● **Requirement**:
Each entry needs to be reproduced exactly, with none left out.

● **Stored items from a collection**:
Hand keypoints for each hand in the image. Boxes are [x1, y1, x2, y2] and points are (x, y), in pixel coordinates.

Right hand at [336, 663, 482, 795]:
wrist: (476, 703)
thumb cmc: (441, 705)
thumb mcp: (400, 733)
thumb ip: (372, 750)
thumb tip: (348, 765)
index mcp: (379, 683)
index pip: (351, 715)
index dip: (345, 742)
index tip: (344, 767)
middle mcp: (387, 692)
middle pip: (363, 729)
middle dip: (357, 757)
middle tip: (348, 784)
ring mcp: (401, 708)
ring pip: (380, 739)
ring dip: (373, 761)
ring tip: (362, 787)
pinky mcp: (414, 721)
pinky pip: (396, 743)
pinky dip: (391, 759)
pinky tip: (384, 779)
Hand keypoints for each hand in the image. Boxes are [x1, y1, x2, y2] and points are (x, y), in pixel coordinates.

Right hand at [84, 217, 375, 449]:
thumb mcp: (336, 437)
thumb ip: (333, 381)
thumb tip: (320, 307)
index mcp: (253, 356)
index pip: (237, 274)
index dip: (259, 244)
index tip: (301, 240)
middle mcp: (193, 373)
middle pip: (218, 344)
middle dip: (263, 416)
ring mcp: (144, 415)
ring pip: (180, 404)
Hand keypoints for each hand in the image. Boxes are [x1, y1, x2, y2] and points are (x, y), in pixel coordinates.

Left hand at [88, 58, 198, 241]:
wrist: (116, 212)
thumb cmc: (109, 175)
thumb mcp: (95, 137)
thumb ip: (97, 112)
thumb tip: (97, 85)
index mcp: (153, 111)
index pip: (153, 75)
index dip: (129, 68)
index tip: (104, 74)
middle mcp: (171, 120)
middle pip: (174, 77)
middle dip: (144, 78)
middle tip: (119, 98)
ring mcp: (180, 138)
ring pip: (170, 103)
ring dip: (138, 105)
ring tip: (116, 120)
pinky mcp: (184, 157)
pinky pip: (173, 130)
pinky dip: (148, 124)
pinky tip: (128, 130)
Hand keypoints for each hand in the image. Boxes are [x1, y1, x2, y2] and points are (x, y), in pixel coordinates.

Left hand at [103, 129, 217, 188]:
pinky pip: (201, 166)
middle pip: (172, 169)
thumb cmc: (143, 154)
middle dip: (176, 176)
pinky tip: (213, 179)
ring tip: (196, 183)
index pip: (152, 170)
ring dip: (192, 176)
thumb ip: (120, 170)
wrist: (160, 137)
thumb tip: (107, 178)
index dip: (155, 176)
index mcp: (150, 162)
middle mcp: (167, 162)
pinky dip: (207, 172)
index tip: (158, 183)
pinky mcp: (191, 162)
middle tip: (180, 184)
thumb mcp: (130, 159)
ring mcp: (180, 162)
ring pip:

● **Result**:
Hand keypoints for each hand in the image. Boxes are [x1, y1, x2, y2] and points are (x, y), in pixel coordinates.

Right hand at [336, 663, 482, 795]:
wrist: (476, 703)
thumb cmc: (441, 705)
thumb mcp: (400, 733)
thumb ip: (372, 750)
thumb tip: (348, 765)
index mcp: (379, 683)
index pip: (351, 715)
index dip: (345, 742)
index tip: (344, 767)
middle mcp: (387, 692)
middle pip: (363, 729)
middle dip: (357, 757)
middle tip: (348, 784)
ring mcp: (401, 708)
ring pip: (380, 739)
ring dip: (373, 761)
ring tip: (362, 787)
pinky mcp: (414, 721)
pinky pip: (396, 743)
pinky dip: (391, 759)
pinky tip: (384, 779)
Hand keypoints for each hand in the image. Boxes are [x1, y1, x2, y2] and points are (x, y), in pixel coordinates.

Right hand at [84, 217, 375, 449]:
thumb mcp: (336, 437)
thumb ip: (333, 381)
thumb tip: (320, 307)
index mcp: (253, 356)
index pip: (237, 274)
index dip: (259, 244)
index tip: (301, 240)
middle mcp: (193, 373)
middle pip: (218, 344)
middle dip: (263, 416)
ring mcp: (144, 415)
ring pip: (180, 404)
Hand keypoints for each hand in the image. Boxes are [x1, y1, x2, y2] and points are (x, y), in pixel coordinates.

Left hand at [88, 58, 198, 241]:
wrist: (116, 212)
thumb cmc: (109, 175)
thumb mcp: (95, 137)
thumb ip: (97, 112)
thumb tip: (97, 85)
index mcp: (153, 111)
index pip: (153, 75)
index dip: (129, 68)
index tip: (104, 74)
middle mcp: (171, 120)
middle pip: (174, 77)
middle dip: (144, 78)
middle tip: (119, 98)
ring mcp: (180, 138)
ring pip: (170, 103)
ring dip: (138, 105)
ring tip: (116, 120)
pinky mcp: (184, 157)
pinky pip: (173, 130)
pinky dip: (148, 124)
pinky tip: (128, 130)
Hand keypoints for each hand in the image. Boxes are [x1, y1, x2, y2] and points are (x, y), in pixel coordinates.

Left hand at [103, 129, 217, 188]:
pinky pip: (201, 166)
middle pip: (172, 169)
thumb cmc: (143, 154)
middle dip: (176, 176)
pinky tip: (213, 179)
ring tip: (196, 183)
index pip: (152, 170)
ring dip: (192, 176)
thumb ip: (120, 170)
wrist: (160, 137)
thumb tip: (107, 178)
index dip: (155, 176)
index mcp: (150, 162)
middle mcp: (167, 162)
pinky dip: (207, 172)
index tip: (158, 183)
pinky mcp: (191, 162)
middle tip: (180, 184)
thumb mcp: (130, 159)
ring mcp: (180, 162)
ring pip:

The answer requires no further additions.